» **Activity**
Quote every line of text in the listing below exactly, and leave the pictures out of your answer.

(Beginning of Records for the exercise)

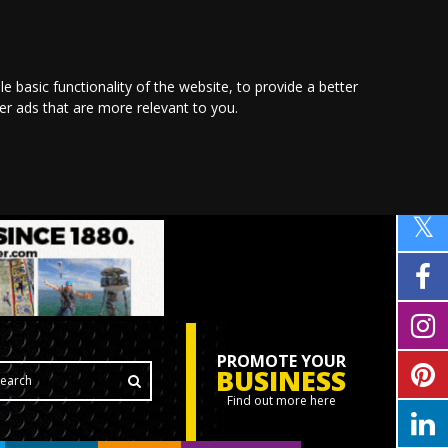
le basic functionality of the website
,
to provide a better
ver ads that are more relevant to you
.
PROMOTE YOUR
BUSINESS
Find out more here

(End of Records for the exercise)

» **Problem solution**
le basic functionality of the website
,
to provide a better
ver ads that are more relevant to you
.
PROMOTE YOUR
BUSINESS
Find out more here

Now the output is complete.